Go through the records and restate them word for word, omitting images.
::::::::
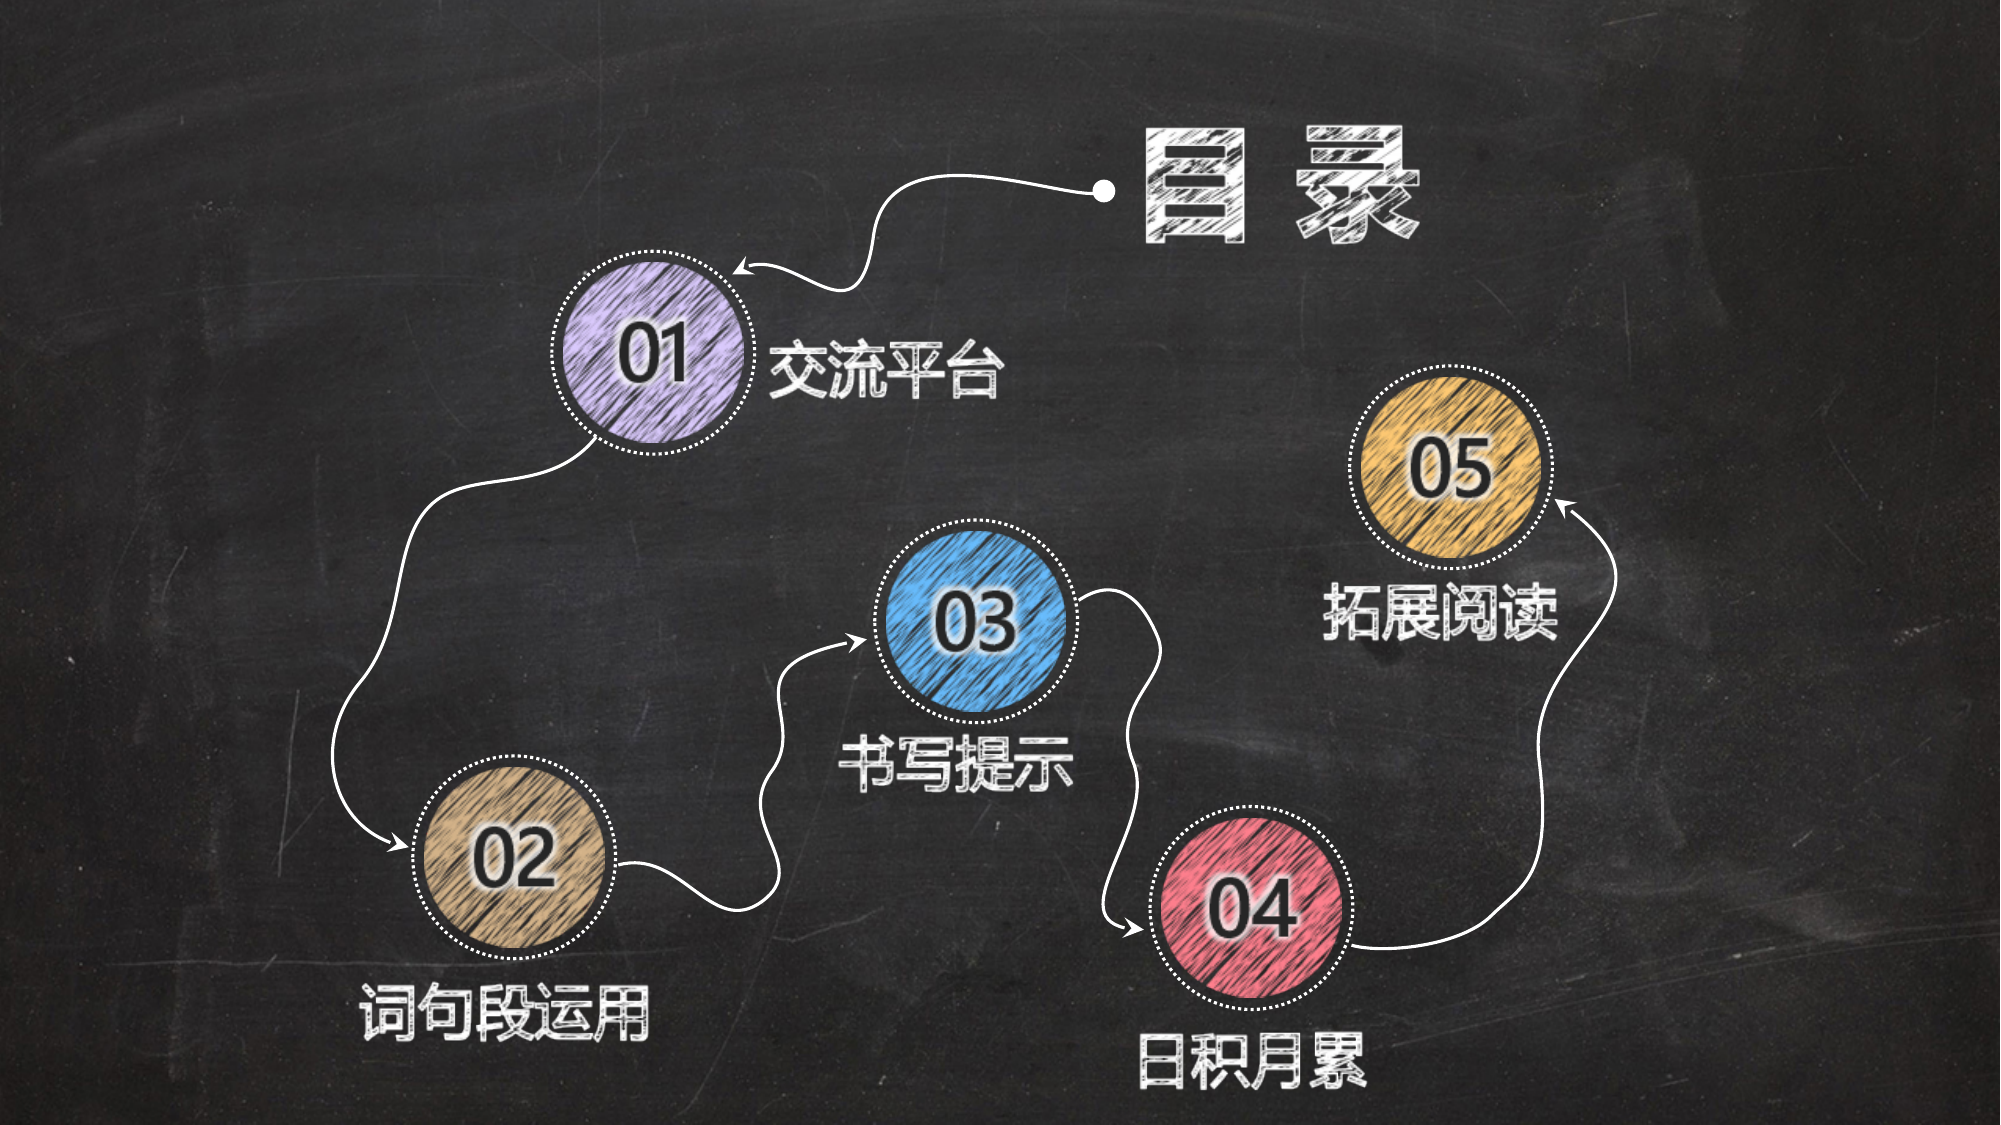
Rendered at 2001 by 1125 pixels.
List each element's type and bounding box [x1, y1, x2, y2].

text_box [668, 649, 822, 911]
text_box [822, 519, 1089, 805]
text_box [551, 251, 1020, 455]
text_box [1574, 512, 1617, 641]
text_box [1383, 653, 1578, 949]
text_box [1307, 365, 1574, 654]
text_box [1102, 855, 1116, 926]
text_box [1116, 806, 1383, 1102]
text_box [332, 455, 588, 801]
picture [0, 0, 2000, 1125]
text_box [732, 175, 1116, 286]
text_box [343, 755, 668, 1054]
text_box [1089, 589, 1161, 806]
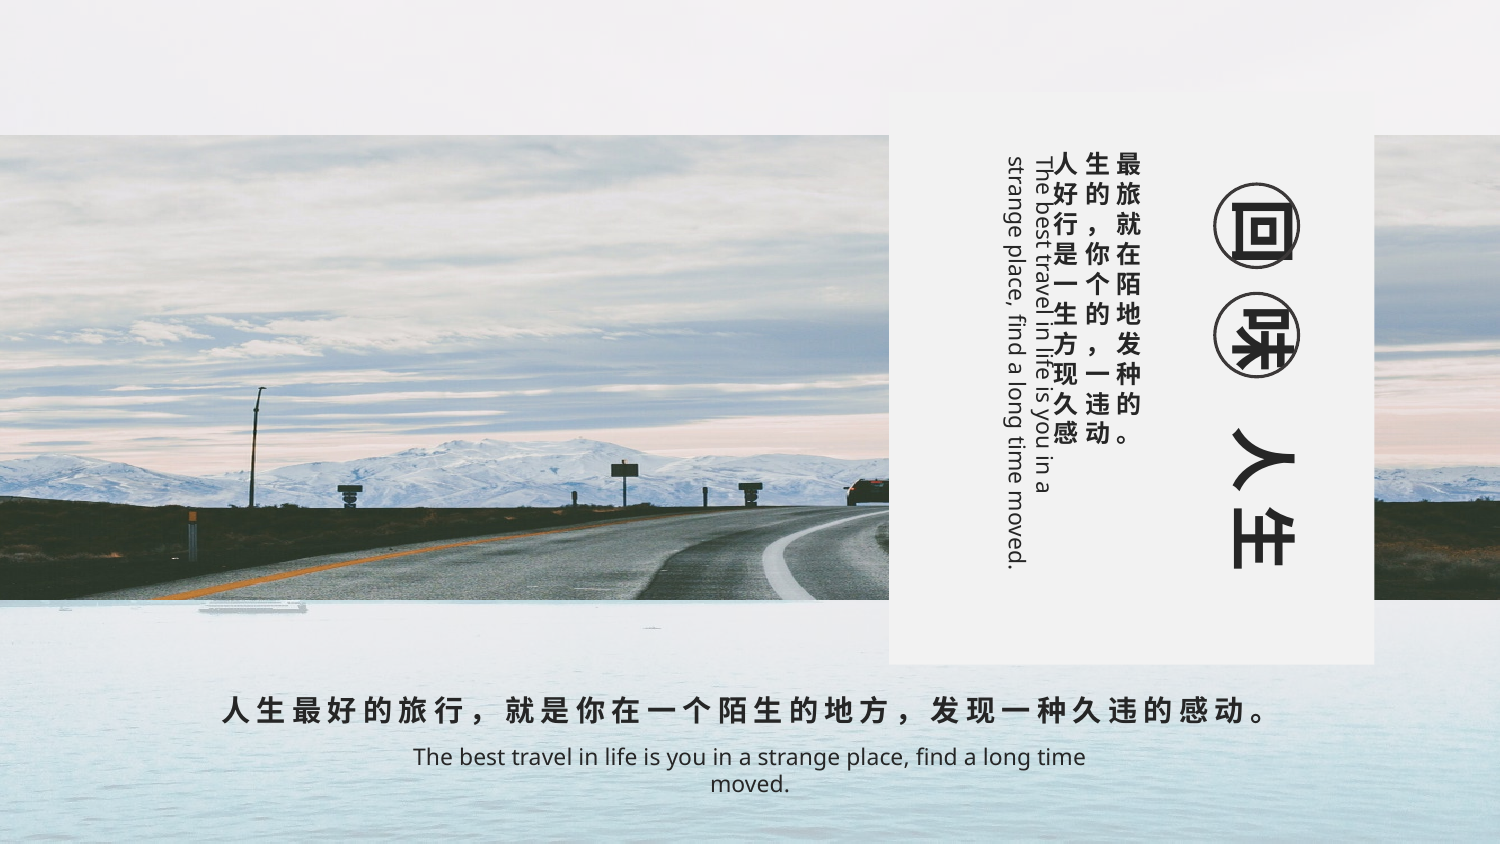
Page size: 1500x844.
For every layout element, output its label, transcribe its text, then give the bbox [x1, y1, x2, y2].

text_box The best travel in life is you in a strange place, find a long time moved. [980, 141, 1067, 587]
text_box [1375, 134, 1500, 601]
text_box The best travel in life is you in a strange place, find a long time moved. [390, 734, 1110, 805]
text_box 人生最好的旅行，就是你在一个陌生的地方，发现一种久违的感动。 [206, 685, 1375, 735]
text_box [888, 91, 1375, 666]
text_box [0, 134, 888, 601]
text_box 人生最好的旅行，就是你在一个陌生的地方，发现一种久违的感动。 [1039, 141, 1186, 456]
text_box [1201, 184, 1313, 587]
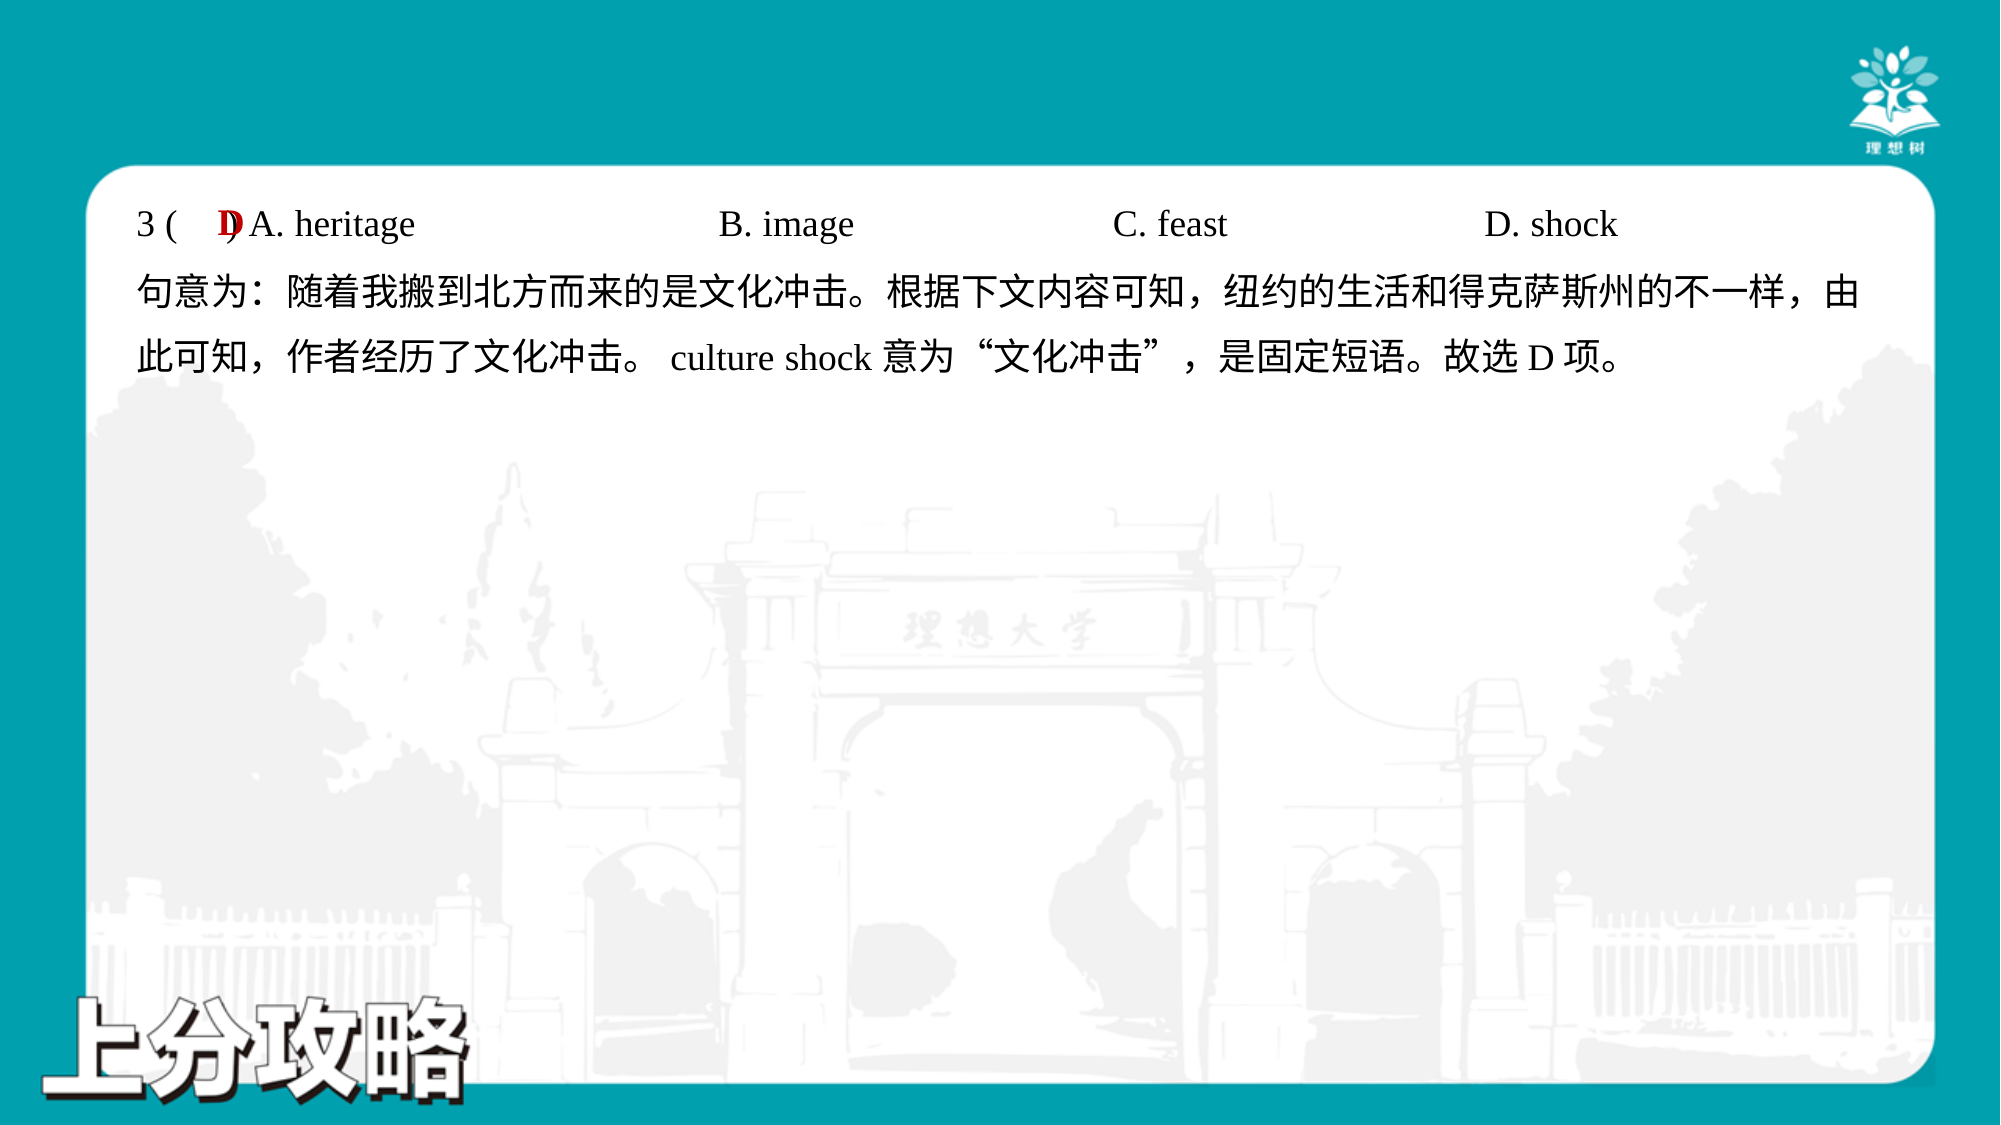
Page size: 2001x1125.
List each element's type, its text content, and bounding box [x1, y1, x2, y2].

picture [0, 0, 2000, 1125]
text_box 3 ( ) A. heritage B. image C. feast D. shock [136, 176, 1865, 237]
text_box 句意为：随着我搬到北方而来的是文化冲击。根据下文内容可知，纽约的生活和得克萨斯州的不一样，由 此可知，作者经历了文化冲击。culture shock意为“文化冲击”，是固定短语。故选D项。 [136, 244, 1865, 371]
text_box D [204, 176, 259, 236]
::::::::
Your response >>
Rendered at 2001 by 1125 pixels.
List each element's type and bounding box [x1, y1, x2, y2].

text_box [668, 649, 822, 911]
text_box [822, 519, 1089, 805]
text_box [551, 251, 1020, 455]
text_box [1574, 512, 1617, 641]
text_box [1383, 653, 1578, 949]
text_box [1307, 365, 1574, 654]
text_box [1102, 855, 1116, 926]
text_box [1116, 806, 1383, 1102]
text_box [332, 455, 588, 801]
picture [0, 0, 2000, 1125]
text_box [732, 175, 1116, 286]
text_box [343, 755, 668, 1054]
text_box [1089, 589, 1161, 806]
Page size: 1500x844.
For every layout element, output its label, transcribe its text, then give the bbox [x1, y1, x2, y2].

text_box The best travel in life is you in a strange place, find a long time moved. [980, 141, 1067, 587]
text_box [1375, 134, 1500, 601]
text_box The best travel in life is you in a strange place, find a long time moved. [390, 734, 1110, 805]
text_box 人生最好的旅行，就是你在一个陌生的地方，发现一种久违的感动。 [206, 685, 1375, 735]
text_box [888, 91, 1375, 666]
text_box [0, 134, 888, 601]
text_box 人生最好的旅行，就是你在一个陌生的地方，发现一种久违的感动。 [1039, 141, 1186, 456]
text_box [1201, 184, 1313, 587]
Page size: 2001x1125.
List each element's type, its text content, and bounding box [x1, y1, x2, y2].

picture [0, 0, 2000, 1125]
text_box 3 ( ) A. heritage B. image C. feast D. shock [136, 176, 1865, 237]
text_box 句意为：随着我搬到北方而来的是文化冲击。根据下文内容可知，纽约的生活和得克萨斯州的不一样，由 此可知，作者经历了文化冲击。culture shock意为“文化冲击”，是固定短语。故选D项。 [136, 244, 1865, 371]
text_box D [204, 176, 259, 236]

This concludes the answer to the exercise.